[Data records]
● ● ● ● ● ● ●
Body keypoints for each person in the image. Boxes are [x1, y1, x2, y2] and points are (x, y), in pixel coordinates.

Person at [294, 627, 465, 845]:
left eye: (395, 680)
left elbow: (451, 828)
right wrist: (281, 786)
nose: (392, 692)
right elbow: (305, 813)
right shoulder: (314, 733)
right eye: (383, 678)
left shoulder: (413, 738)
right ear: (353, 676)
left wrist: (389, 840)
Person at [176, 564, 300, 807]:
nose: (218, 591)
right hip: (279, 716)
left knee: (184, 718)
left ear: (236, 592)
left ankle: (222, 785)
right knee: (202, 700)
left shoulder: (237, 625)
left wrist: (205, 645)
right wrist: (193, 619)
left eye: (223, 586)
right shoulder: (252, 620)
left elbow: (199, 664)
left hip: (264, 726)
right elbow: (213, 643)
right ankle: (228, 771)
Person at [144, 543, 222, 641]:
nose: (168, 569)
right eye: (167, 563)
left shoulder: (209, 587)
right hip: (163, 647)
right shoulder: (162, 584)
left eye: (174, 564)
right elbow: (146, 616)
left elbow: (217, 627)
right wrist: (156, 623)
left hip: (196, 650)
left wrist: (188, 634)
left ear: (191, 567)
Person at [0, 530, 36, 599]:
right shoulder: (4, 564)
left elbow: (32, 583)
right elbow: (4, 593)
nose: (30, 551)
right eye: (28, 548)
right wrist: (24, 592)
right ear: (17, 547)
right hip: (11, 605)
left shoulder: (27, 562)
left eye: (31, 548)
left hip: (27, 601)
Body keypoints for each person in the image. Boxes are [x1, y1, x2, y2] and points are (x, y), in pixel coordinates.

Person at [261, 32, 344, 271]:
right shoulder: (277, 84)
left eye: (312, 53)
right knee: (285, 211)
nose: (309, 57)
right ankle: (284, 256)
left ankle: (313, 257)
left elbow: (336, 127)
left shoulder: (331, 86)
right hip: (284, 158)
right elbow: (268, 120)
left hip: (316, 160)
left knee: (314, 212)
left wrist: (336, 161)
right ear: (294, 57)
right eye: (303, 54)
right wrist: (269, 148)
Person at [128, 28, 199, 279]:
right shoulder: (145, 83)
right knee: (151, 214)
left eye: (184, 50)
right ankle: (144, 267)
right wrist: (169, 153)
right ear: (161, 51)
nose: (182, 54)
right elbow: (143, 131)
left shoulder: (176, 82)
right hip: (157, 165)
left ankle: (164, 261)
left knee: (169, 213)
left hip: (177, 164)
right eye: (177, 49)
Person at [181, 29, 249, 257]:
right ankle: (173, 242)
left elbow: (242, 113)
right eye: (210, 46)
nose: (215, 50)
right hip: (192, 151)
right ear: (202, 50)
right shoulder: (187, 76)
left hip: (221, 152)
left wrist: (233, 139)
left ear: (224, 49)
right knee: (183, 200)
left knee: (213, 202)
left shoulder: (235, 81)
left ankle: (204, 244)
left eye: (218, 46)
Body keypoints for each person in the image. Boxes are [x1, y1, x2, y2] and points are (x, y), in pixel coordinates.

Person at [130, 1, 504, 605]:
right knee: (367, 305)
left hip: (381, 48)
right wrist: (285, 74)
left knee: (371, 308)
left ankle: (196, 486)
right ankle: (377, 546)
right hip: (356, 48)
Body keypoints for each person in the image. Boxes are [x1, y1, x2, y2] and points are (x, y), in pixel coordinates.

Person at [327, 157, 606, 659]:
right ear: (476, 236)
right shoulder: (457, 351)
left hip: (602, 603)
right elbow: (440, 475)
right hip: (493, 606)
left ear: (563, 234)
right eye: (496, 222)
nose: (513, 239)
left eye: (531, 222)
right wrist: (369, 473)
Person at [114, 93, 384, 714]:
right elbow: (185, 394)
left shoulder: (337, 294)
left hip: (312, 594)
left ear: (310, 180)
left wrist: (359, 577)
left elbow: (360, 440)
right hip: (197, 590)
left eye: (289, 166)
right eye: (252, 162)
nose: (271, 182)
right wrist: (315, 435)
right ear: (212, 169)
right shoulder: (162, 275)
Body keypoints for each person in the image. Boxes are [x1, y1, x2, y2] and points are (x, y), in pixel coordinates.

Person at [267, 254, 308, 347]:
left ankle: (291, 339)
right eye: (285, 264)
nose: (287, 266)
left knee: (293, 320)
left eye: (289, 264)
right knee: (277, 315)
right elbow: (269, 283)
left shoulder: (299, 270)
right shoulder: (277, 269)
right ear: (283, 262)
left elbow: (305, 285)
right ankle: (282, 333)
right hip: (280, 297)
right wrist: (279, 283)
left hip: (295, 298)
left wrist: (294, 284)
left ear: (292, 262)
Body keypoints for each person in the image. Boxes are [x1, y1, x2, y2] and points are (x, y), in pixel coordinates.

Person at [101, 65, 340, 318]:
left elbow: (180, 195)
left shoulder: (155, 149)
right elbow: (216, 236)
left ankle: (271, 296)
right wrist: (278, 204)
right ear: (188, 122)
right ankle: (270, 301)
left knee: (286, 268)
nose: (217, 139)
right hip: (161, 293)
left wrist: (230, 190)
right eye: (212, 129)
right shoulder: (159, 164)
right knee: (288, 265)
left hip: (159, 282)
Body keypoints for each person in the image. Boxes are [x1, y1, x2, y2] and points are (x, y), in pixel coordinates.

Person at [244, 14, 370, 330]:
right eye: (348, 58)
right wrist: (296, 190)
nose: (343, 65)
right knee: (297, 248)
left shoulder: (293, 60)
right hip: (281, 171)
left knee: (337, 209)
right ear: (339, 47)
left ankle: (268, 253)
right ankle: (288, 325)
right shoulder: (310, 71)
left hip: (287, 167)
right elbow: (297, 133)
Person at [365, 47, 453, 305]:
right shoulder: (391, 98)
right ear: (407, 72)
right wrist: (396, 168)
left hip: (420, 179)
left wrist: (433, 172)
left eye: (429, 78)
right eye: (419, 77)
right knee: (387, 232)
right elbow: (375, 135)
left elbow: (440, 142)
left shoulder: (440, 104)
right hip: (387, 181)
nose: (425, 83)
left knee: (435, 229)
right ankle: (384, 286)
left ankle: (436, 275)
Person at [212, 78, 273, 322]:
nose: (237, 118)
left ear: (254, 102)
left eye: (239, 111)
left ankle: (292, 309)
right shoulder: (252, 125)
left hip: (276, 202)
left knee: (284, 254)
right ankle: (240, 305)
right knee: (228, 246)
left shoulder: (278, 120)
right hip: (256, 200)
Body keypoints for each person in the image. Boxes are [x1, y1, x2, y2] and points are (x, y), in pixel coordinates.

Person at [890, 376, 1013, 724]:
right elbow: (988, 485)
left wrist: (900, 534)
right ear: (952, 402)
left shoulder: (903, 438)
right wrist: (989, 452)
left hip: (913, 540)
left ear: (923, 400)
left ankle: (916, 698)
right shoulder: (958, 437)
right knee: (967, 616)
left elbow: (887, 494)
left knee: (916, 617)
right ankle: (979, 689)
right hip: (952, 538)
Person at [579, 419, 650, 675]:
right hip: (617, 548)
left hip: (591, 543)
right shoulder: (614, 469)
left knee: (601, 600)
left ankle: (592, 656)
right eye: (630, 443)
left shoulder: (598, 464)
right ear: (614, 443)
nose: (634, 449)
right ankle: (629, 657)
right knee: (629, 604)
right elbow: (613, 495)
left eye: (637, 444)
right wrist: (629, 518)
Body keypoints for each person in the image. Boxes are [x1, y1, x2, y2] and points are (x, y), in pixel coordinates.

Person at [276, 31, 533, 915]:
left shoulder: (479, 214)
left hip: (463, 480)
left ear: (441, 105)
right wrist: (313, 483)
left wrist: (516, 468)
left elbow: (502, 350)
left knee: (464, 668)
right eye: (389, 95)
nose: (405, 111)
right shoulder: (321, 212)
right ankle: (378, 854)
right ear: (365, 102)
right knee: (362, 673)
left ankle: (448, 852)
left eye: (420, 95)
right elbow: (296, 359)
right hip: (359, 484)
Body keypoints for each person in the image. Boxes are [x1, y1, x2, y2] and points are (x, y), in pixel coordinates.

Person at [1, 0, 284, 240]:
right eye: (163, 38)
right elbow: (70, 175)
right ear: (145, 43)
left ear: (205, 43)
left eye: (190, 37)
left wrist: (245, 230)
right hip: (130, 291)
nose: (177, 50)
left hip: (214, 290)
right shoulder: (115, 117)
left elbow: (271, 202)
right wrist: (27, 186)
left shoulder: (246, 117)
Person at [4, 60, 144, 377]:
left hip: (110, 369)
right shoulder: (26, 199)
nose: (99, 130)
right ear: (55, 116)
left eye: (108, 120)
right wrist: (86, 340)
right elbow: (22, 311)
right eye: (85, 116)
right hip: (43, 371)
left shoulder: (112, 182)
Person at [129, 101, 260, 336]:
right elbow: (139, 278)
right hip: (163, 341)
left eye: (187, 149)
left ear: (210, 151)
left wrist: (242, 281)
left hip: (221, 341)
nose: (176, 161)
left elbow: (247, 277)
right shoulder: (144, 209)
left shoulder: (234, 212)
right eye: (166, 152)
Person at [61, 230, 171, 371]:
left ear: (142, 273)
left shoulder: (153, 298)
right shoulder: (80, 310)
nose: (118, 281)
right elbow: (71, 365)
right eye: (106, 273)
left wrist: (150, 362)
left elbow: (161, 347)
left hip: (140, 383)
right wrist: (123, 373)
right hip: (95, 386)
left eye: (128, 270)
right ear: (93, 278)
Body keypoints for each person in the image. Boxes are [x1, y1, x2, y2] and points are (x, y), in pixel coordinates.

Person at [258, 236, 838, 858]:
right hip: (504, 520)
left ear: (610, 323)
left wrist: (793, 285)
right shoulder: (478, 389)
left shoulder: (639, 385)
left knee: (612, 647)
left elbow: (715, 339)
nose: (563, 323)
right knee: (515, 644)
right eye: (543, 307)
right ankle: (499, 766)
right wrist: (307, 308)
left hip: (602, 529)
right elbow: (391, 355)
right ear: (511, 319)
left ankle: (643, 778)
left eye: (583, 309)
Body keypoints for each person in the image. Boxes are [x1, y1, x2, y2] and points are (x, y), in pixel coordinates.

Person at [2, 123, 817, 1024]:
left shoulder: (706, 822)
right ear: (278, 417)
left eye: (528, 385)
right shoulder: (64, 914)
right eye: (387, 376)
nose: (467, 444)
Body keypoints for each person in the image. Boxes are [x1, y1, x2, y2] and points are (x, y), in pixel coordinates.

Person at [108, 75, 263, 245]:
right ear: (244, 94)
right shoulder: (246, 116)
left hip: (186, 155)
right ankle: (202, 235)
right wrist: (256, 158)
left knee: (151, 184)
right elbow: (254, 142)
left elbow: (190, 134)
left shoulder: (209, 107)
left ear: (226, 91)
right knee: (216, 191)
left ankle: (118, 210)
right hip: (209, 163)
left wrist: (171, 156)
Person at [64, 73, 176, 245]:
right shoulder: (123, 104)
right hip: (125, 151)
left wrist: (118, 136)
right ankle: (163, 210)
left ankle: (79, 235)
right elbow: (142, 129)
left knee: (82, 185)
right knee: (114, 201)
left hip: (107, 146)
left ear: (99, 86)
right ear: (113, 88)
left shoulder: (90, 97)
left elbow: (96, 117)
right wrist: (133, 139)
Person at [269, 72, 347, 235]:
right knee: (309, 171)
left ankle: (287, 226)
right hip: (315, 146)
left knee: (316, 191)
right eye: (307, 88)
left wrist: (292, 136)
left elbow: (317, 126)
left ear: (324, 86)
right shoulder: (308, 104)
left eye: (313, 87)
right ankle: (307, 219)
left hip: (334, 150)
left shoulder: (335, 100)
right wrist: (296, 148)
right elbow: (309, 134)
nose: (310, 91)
● ● ● ● ● ● ●
WORK TO COMPLETE: Scan the entries above for the line containing "nose: (176, 161)", and copy it and all lines after it exactly, down to and including the line containing "right elbow: (71, 365)".

RESULT OF THE EXERCISE:
nose: (176, 161)
left elbow: (247, 277)
right shoulder: (144, 209)
left shoulder: (234, 212)
right eye: (166, 152)
Person at [61, 230, 171, 371]:
left ear: (142, 273)
left shoulder: (153, 298)
right shoulder: (80, 310)
nose: (118, 281)
right elbow: (71, 365)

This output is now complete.